--- RECORDS TO USE ---

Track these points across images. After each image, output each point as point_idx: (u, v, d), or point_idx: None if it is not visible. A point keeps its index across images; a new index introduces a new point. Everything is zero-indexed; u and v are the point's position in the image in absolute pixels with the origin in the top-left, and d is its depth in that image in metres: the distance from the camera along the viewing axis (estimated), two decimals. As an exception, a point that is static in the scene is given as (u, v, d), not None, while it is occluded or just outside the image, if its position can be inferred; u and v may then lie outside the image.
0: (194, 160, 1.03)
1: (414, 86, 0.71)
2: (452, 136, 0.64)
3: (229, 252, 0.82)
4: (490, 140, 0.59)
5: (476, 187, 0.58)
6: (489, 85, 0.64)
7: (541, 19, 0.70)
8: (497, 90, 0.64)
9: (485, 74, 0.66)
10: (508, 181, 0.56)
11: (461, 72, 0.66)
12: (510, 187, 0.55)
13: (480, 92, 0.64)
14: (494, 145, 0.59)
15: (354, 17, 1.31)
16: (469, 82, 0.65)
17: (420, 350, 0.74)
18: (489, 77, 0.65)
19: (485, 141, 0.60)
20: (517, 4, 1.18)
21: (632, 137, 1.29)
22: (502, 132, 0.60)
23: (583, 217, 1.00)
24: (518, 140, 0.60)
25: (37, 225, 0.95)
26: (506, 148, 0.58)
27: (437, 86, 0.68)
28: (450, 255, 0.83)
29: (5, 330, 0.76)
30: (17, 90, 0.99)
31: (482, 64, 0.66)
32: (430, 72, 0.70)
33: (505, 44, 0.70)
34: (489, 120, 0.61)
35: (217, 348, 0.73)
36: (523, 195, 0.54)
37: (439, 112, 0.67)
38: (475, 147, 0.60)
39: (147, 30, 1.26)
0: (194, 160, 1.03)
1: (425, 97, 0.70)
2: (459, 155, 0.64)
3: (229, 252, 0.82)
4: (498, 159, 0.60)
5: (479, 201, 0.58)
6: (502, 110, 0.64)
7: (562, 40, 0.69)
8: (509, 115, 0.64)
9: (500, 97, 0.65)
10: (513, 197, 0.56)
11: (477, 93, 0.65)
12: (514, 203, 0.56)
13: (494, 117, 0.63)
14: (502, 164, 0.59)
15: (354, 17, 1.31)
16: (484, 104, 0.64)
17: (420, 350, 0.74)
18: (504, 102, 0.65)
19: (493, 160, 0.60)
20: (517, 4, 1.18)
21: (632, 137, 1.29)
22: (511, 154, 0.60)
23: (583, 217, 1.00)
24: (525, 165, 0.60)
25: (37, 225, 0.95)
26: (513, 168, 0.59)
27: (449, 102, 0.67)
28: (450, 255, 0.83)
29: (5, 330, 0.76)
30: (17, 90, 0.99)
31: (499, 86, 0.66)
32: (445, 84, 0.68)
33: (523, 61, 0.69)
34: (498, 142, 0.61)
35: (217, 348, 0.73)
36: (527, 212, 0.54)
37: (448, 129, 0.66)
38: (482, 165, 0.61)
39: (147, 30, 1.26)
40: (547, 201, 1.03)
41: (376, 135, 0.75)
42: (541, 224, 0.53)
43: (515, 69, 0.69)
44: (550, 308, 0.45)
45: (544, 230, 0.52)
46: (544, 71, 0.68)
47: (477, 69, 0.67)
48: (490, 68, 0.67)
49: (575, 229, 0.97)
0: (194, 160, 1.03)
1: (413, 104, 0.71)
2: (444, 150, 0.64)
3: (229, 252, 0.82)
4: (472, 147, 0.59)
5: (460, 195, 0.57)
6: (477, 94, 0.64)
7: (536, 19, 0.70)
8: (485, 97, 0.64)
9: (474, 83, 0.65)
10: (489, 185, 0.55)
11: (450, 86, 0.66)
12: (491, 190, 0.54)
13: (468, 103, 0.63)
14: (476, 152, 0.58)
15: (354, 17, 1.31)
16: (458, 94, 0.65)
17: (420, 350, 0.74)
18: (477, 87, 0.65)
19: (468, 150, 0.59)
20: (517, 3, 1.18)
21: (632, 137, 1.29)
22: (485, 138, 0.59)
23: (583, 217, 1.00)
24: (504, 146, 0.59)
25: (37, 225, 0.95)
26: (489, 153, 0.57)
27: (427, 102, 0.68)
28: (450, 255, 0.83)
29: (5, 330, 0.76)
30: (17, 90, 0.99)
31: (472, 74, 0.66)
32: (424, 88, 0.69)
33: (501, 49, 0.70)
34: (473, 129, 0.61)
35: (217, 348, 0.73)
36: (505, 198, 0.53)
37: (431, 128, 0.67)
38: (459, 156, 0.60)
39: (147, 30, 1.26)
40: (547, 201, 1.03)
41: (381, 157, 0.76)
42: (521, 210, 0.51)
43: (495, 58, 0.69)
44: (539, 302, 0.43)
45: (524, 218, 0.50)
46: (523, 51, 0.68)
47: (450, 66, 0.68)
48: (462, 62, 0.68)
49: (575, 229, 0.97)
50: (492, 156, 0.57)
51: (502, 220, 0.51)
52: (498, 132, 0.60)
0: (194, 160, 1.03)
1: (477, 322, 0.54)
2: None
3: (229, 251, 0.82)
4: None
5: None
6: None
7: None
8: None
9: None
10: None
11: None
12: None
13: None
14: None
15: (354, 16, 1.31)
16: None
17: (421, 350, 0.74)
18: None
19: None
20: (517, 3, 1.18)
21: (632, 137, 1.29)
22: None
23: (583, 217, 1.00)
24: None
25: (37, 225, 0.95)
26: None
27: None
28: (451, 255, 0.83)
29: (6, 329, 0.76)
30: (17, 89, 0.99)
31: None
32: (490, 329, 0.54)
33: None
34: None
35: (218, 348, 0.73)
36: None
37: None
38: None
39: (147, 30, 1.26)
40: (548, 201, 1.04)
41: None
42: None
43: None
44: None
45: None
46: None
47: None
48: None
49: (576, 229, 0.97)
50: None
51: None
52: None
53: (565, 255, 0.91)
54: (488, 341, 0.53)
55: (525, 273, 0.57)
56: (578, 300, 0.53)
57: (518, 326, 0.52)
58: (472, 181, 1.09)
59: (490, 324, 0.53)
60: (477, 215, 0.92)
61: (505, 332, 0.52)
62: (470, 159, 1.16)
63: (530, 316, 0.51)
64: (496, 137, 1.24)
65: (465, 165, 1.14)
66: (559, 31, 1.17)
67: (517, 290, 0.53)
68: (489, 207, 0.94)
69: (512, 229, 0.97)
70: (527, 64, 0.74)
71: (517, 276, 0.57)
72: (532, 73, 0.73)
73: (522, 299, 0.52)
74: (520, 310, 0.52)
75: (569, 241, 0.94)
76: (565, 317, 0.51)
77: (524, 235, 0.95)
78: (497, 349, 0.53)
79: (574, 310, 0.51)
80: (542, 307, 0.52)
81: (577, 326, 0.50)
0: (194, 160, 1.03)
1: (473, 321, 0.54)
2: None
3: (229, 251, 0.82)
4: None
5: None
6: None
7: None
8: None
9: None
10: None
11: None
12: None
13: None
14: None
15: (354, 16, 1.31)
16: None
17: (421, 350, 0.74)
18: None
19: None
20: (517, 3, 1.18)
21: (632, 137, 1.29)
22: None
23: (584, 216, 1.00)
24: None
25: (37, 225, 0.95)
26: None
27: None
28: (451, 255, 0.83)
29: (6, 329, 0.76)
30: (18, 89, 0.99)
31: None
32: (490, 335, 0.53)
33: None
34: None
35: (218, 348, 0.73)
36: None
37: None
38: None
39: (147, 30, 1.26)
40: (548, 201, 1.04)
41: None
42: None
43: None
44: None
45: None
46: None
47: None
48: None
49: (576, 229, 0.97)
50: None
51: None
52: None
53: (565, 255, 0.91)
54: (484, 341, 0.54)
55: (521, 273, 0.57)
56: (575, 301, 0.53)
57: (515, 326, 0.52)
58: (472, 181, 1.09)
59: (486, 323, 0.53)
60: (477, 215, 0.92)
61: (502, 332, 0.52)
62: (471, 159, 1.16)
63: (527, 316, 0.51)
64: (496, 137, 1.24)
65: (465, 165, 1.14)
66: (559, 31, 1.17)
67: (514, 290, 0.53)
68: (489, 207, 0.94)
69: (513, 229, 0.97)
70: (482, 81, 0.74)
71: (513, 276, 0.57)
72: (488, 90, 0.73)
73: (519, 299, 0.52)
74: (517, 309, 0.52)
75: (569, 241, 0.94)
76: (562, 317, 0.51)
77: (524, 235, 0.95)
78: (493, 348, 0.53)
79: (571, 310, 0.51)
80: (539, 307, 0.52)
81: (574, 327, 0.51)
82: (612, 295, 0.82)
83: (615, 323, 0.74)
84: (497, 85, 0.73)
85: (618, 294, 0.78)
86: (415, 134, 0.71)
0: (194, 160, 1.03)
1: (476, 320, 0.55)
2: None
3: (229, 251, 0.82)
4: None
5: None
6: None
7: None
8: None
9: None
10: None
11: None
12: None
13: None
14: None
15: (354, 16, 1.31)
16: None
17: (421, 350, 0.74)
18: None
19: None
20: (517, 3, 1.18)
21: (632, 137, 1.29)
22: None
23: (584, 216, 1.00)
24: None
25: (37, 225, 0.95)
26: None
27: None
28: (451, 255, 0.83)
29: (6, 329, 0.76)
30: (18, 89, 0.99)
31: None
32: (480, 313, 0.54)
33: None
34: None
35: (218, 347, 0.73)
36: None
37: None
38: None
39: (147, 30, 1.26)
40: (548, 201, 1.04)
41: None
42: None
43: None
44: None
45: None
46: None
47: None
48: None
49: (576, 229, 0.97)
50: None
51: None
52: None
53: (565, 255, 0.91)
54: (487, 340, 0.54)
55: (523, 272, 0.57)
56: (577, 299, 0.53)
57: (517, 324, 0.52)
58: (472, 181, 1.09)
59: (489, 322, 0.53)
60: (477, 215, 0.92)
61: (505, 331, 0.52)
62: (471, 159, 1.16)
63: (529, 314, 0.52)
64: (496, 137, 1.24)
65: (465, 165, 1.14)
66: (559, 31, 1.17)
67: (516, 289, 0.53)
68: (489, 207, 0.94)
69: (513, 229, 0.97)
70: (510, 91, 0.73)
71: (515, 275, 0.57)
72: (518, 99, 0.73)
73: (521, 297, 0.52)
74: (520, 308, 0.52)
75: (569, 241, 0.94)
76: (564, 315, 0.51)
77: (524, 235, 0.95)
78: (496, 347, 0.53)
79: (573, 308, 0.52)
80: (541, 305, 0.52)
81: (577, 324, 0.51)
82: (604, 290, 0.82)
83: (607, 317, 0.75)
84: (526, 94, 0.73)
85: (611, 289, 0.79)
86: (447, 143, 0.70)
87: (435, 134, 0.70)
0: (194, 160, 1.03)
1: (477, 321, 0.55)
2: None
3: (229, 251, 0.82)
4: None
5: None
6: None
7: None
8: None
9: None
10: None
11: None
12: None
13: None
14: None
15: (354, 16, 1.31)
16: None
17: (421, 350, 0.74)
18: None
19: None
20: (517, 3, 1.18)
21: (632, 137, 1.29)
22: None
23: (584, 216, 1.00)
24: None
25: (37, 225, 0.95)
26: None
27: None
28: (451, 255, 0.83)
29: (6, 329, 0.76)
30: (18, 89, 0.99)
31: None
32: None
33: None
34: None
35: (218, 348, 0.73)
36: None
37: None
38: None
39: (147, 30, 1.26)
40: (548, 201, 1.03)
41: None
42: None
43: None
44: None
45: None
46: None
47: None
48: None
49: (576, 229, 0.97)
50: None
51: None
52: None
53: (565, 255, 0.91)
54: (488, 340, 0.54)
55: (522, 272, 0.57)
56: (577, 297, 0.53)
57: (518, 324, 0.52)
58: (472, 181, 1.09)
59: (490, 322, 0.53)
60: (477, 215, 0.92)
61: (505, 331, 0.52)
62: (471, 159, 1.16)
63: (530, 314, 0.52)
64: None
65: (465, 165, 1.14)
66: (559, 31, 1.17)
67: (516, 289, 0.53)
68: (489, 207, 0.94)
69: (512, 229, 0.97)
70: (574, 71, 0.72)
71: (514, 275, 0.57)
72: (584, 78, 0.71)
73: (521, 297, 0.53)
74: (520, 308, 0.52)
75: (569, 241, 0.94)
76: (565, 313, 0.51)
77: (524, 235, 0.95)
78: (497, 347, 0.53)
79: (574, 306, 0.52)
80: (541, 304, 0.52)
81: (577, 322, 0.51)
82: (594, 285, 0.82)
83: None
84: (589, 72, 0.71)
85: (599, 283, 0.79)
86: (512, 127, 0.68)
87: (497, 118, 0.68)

---

# PROBLEM DETAILS
From the listing above, return the lines starting at the one with "41: (381, 157, 0.76)" and ending at the one with "63: (530, 316, 0.51)", both kept, exactly as they appear and nothing more.

# THE COMPLETED TASK
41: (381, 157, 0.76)
42: (521, 210, 0.51)
43: (495, 58, 0.69)
44: (539, 302, 0.43)
45: (524, 218, 0.50)
46: (523, 51, 0.68)
47: (450, 66, 0.68)
48: (462, 62, 0.68)
49: (575, 229, 0.97)
50: (492, 156, 0.57)
51: (502, 220, 0.51)
52: (498, 132, 0.60)
0: (194, 160, 1.03)
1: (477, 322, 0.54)
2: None
3: (229, 251, 0.82)
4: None
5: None
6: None
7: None
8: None
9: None
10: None
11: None
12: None
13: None
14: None
15: (354, 16, 1.31)
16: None
17: (421, 350, 0.74)
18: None
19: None
20: (517, 3, 1.18)
21: (632, 137, 1.29)
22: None
23: (583, 217, 1.00)
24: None
25: (37, 225, 0.95)
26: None
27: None
28: (451, 255, 0.83)
29: (6, 329, 0.76)
30: (17, 89, 0.99)
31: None
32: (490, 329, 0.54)
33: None
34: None
35: (218, 348, 0.73)
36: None
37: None
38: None
39: (147, 30, 1.26)
40: (548, 201, 1.04)
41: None
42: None
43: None
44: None
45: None
46: None
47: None
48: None
49: (576, 229, 0.97)
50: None
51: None
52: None
53: (565, 255, 0.91)
54: (488, 341, 0.53)
55: (525, 273, 0.57)
56: (578, 300, 0.53)
57: (518, 326, 0.52)
58: (472, 181, 1.09)
59: (490, 324, 0.53)
60: (477, 215, 0.92)
61: (505, 332, 0.52)
62: (470, 159, 1.16)
63: (530, 316, 0.51)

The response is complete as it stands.